- [Directions for this task]
Set down word for word each line from the one containing "right hip: (191, 115)" through the end of the records, both included. Do not copy any pictures.

- [Data to examine]

*** Block opens ***

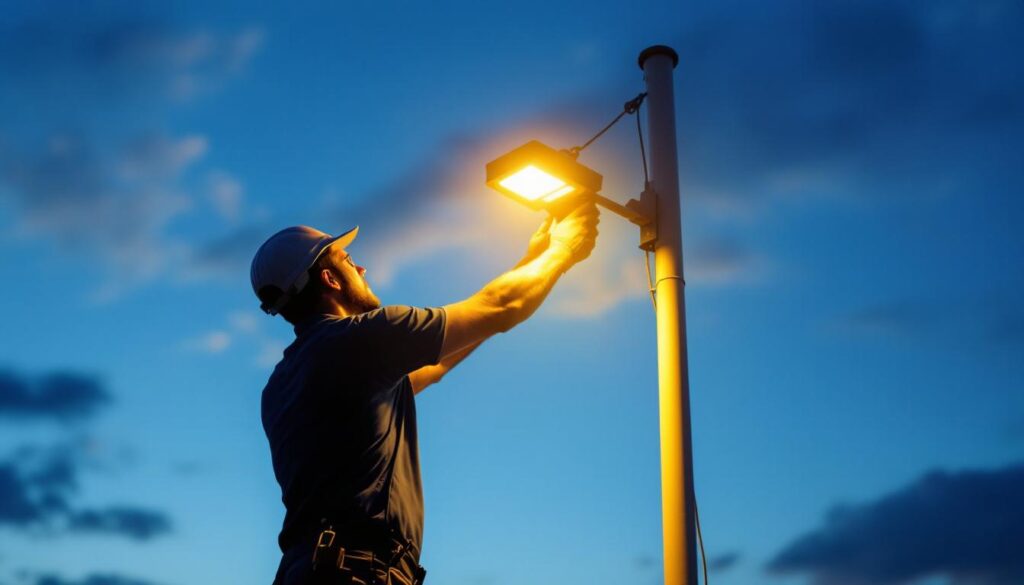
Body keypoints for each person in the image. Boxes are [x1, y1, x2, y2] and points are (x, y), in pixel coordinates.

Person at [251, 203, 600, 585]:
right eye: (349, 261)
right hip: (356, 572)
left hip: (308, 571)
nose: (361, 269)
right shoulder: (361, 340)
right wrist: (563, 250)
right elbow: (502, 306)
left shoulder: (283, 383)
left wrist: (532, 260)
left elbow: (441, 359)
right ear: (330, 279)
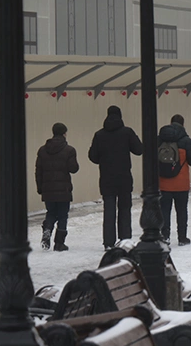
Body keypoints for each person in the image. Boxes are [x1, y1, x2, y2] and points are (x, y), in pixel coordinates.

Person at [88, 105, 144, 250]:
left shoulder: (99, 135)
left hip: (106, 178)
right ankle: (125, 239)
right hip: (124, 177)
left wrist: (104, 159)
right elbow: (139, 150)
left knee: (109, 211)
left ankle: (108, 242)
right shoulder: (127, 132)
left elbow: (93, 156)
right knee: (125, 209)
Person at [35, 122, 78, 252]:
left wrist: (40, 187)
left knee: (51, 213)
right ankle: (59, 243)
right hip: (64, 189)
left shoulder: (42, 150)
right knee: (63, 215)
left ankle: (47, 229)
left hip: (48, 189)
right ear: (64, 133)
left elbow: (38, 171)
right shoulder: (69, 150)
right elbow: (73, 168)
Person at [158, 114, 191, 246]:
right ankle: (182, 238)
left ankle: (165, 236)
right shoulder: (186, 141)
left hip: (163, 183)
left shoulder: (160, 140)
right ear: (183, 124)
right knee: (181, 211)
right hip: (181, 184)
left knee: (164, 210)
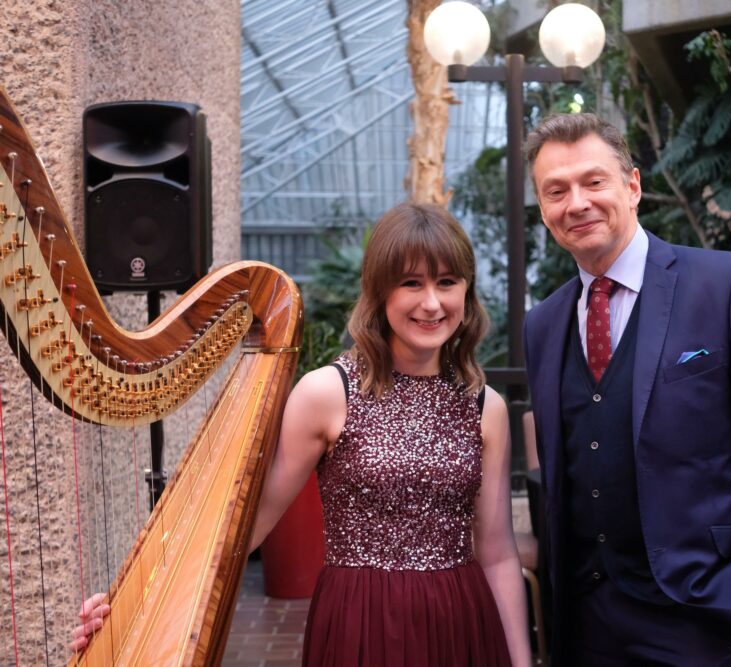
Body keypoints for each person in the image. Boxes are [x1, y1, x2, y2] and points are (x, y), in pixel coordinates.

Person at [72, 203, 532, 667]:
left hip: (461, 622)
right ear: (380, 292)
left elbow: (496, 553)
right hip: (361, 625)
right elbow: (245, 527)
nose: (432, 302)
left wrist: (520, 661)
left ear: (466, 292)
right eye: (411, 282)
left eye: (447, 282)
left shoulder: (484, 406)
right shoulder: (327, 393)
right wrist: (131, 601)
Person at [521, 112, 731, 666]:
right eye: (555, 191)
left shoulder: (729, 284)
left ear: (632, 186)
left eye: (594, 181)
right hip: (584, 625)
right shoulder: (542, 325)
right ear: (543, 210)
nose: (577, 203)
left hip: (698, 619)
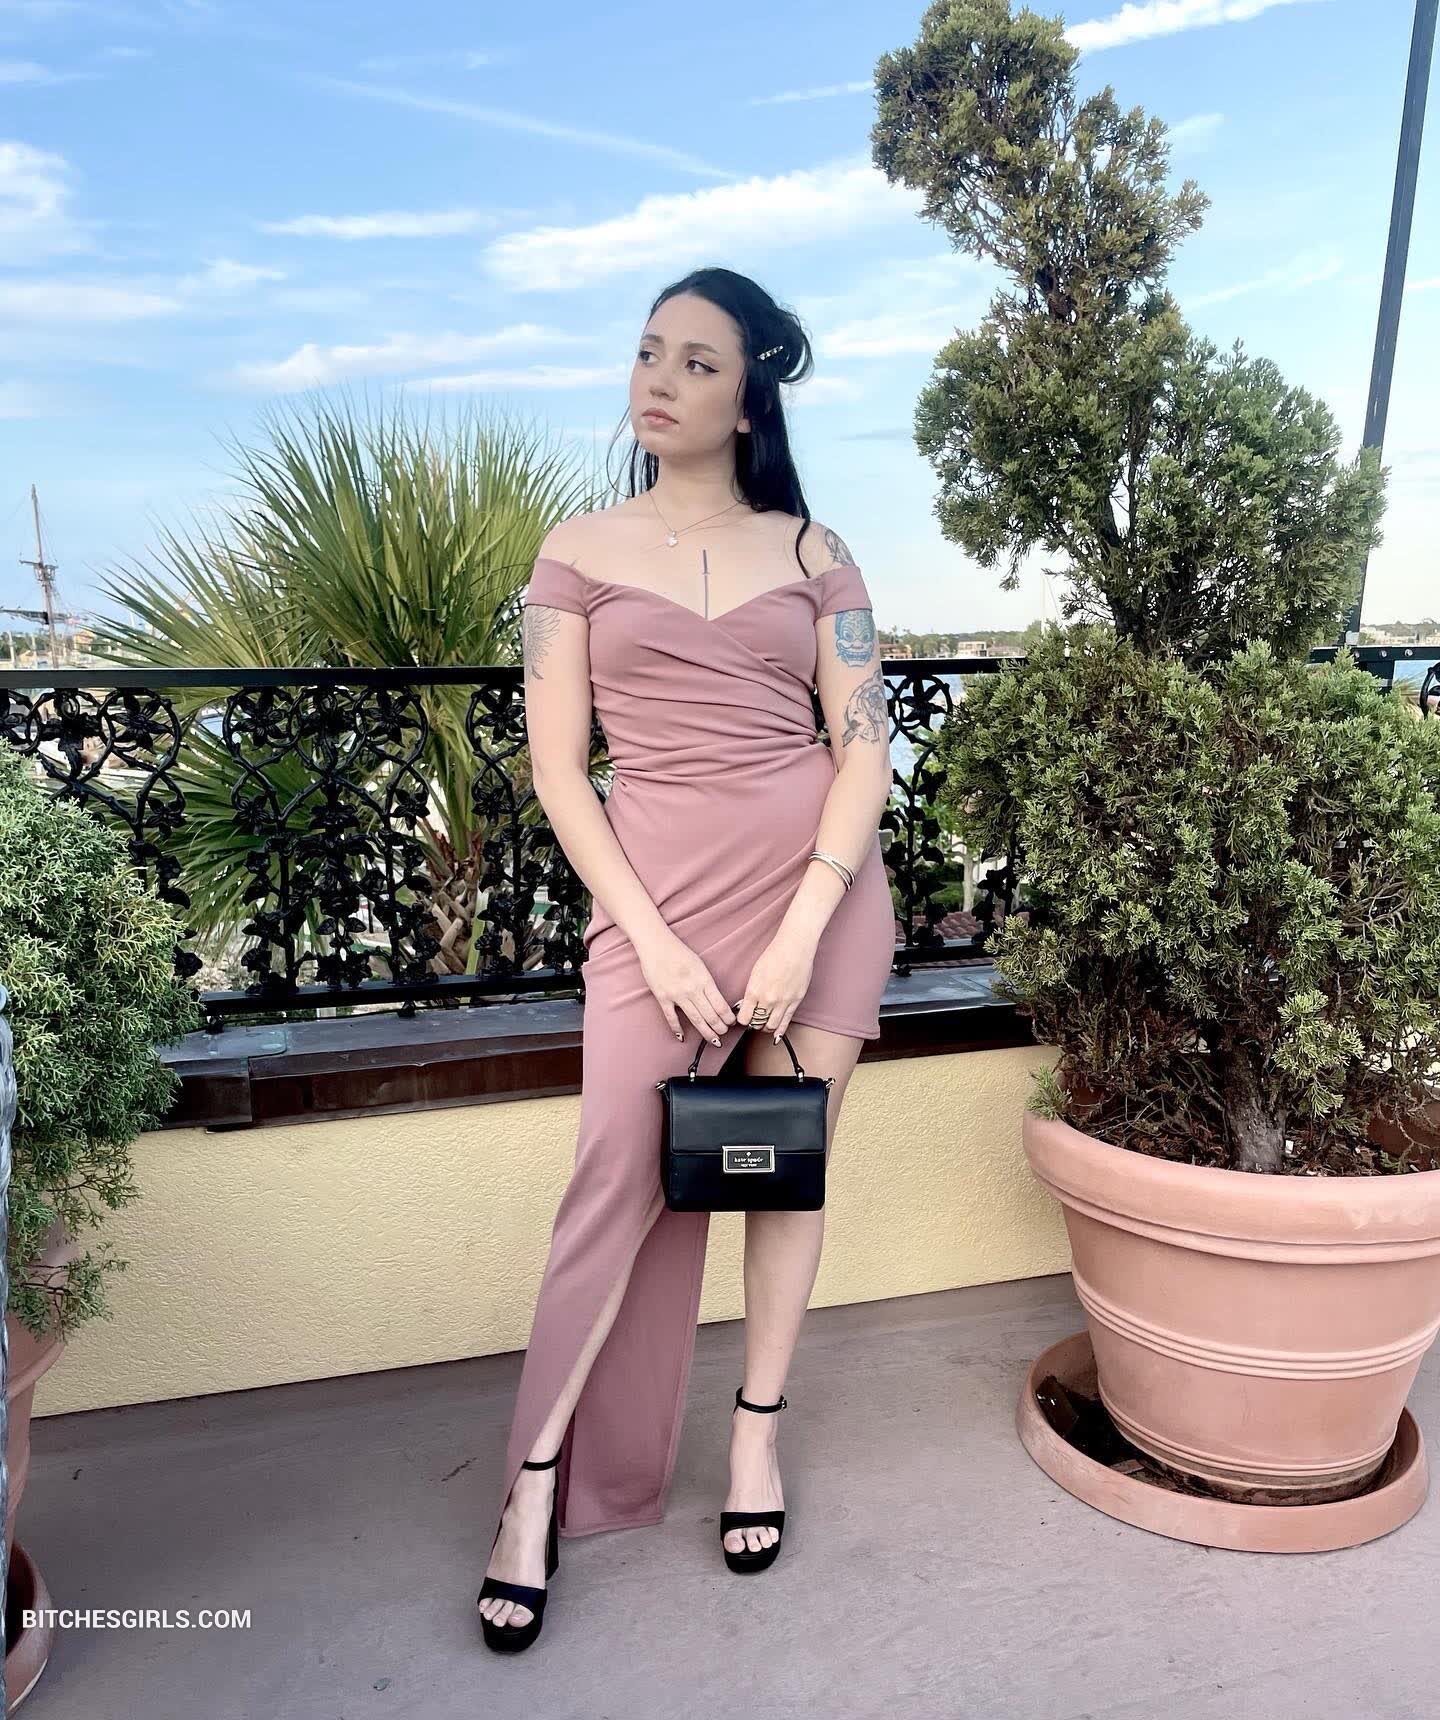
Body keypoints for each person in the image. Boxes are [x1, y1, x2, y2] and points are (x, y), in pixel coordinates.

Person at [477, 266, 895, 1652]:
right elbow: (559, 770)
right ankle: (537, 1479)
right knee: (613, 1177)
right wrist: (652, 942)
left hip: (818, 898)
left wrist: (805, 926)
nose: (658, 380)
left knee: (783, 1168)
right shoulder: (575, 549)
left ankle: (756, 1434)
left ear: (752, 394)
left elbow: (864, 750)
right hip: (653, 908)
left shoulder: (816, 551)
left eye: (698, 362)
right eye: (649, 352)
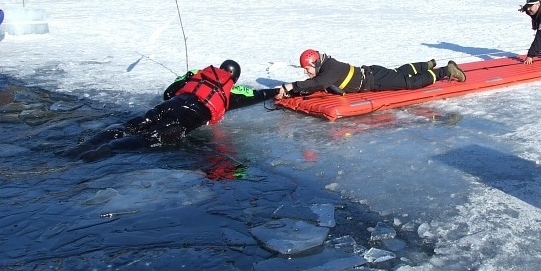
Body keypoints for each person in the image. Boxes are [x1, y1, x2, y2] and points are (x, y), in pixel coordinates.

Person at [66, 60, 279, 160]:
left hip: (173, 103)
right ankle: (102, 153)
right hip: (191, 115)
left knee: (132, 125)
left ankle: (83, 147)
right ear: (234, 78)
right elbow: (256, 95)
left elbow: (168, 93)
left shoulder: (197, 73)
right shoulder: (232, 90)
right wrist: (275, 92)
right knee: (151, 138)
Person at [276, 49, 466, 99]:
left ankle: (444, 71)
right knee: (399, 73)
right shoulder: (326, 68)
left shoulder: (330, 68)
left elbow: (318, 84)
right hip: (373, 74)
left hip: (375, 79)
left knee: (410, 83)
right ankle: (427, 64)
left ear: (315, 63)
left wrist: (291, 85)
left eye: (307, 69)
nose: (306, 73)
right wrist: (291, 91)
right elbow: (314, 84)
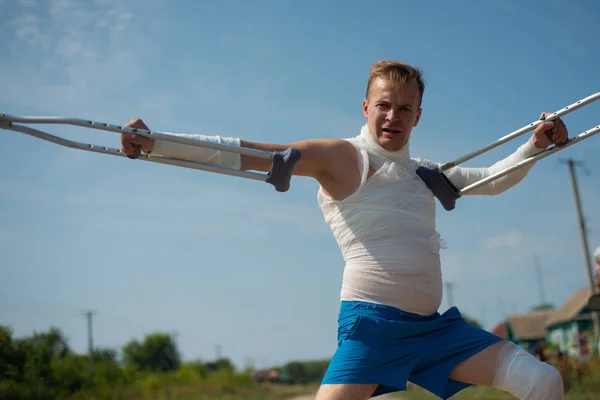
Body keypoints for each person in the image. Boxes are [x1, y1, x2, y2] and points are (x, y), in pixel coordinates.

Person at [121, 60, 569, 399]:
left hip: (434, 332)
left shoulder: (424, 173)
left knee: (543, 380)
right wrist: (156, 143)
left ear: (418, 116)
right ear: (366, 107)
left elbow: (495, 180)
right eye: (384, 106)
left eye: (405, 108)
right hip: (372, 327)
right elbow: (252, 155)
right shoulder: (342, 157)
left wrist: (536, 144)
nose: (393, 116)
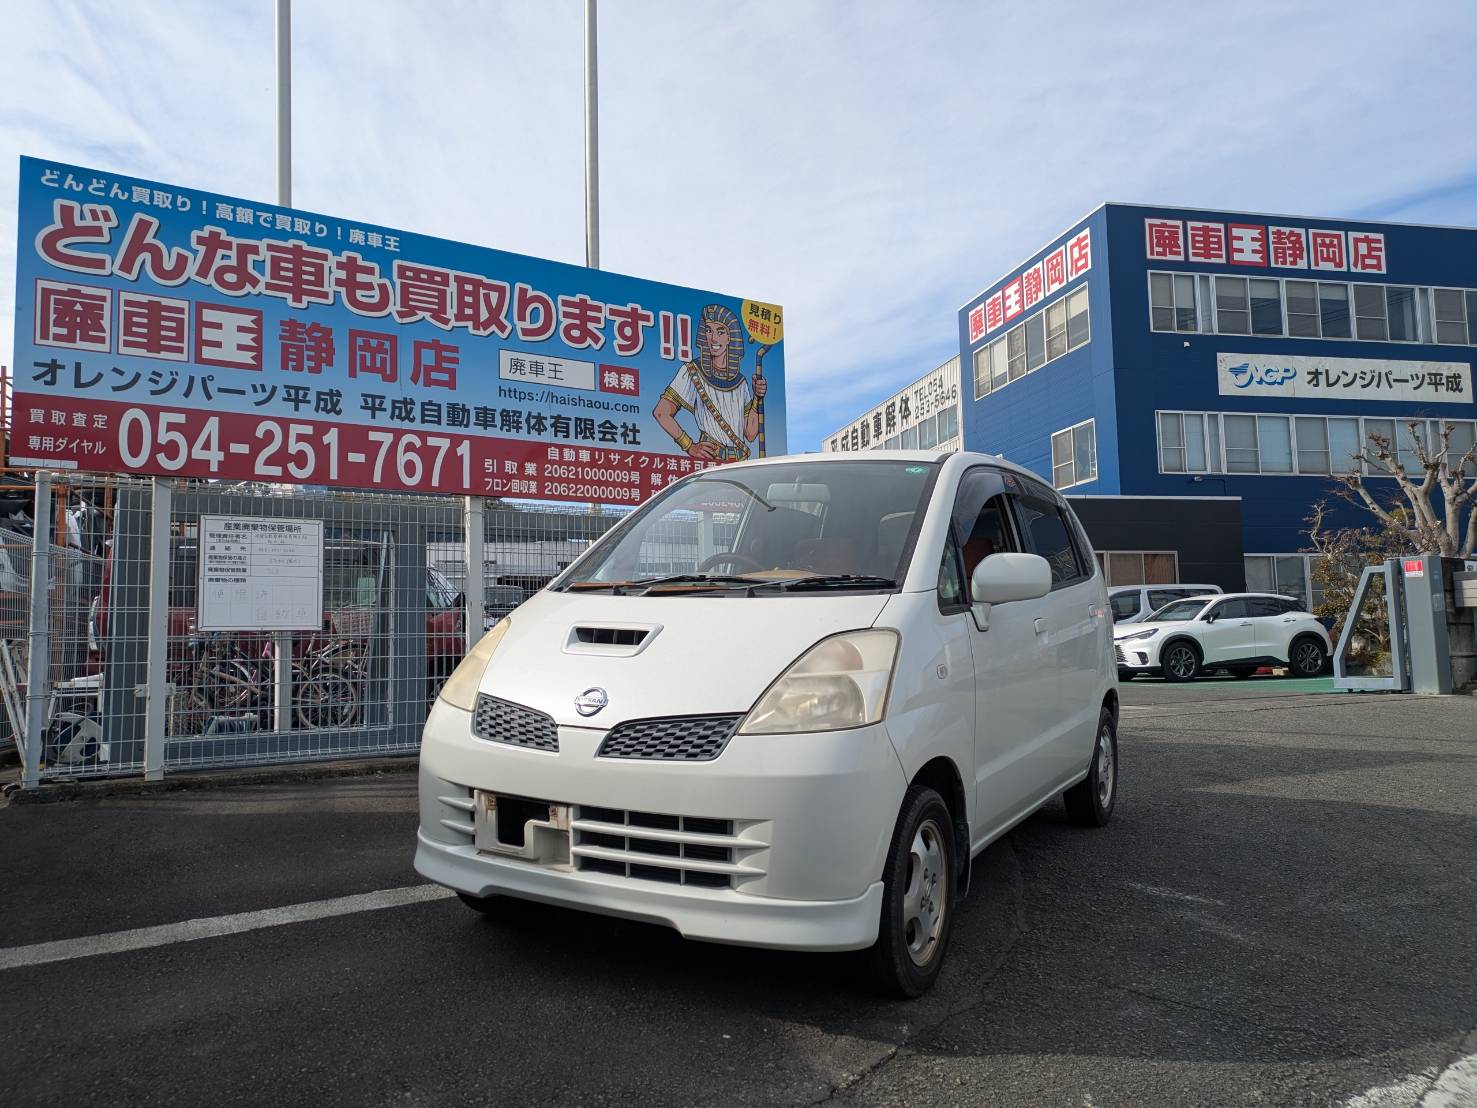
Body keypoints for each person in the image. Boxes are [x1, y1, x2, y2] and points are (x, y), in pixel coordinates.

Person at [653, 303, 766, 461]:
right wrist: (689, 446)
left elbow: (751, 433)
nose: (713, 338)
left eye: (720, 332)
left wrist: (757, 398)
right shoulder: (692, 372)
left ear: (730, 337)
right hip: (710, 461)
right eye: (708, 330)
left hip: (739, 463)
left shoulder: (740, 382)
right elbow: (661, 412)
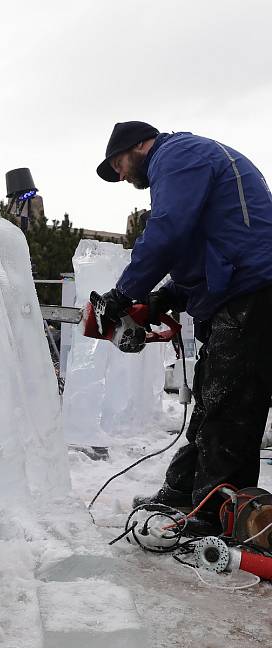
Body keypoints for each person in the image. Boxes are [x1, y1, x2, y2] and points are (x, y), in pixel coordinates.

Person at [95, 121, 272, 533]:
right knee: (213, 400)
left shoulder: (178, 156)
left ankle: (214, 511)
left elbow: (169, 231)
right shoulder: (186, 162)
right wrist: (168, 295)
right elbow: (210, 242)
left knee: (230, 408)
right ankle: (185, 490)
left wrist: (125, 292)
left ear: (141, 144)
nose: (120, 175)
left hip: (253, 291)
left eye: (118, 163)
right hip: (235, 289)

*** Block closes ***

- [Response area]
right hip: (191, 115)
left knee: (132, 125)
left ankle: (83, 147)
right ear: (234, 78)
right elbow: (256, 95)
left elbow: (168, 93)
left shoulder: (197, 73)
right shoulder: (232, 90)
right wrist: (275, 92)
right knee: (151, 138)
Person at [276, 49, 466, 99]:
left ankle: (444, 71)
right knee: (399, 73)
right shoulder: (326, 68)
left shoulder: (330, 68)
left elbow: (318, 84)
right hip: (373, 74)
left hip: (375, 79)
left knee: (410, 83)
right ankle: (427, 64)
left ear: (315, 63)
left wrist: (291, 85)
left eye: (307, 69)
nose: (306, 73)
right wrist: (291, 91)
right elbow: (314, 84)
Body keypoints for each person in the image. Boxes are [x1, y1, x2, y2] and points are (x, y), in pixel coordinates.

Person at [121, 60, 569, 399]:
left hip: (434, 332)
left shoulder: (424, 173)
left knee: (543, 380)
right wrist: (156, 143)
left ear: (418, 116)
right ear: (366, 107)
left elbow: (495, 180)
right eye: (384, 106)
left eye: (405, 108)
right hip: (372, 327)
right elbow: (252, 155)
right shoulder: (342, 157)
left wrist: (536, 144)
nose: (393, 116)
Body keypoints for each person in the image. Boxes are [x1, y1, x2, y2] and points are (x, y), in pixel coordinates.

Person at [653, 303, 766, 461]:
right wrist: (689, 446)
left elbow: (751, 433)
nose: (713, 338)
left eye: (720, 332)
left wrist: (757, 398)
right shoulder: (692, 372)
left ear: (730, 337)
right hip: (710, 461)
right eye: (708, 330)
left hip: (739, 463)
left shoulder: (740, 382)
right elbow: (661, 412)
Body keypoints for each person in the image. Boxes are [x1, y1, x2, y2] and points are (x, y), in pixel coordinates.

Person at [95, 121, 272, 533]:
right knee: (213, 400)
left shoulder: (178, 156)
left ankle: (214, 511)
left elbow: (169, 231)
right shoulder: (186, 162)
right wrist: (168, 295)
right elbow: (210, 242)
left knee: (230, 408)
right ankle: (185, 490)
left wrist: (125, 292)
left ear: (141, 144)
nose: (120, 175)
left hip: (253, 291)
left eye: (118, 163)
right hip: (235, 289)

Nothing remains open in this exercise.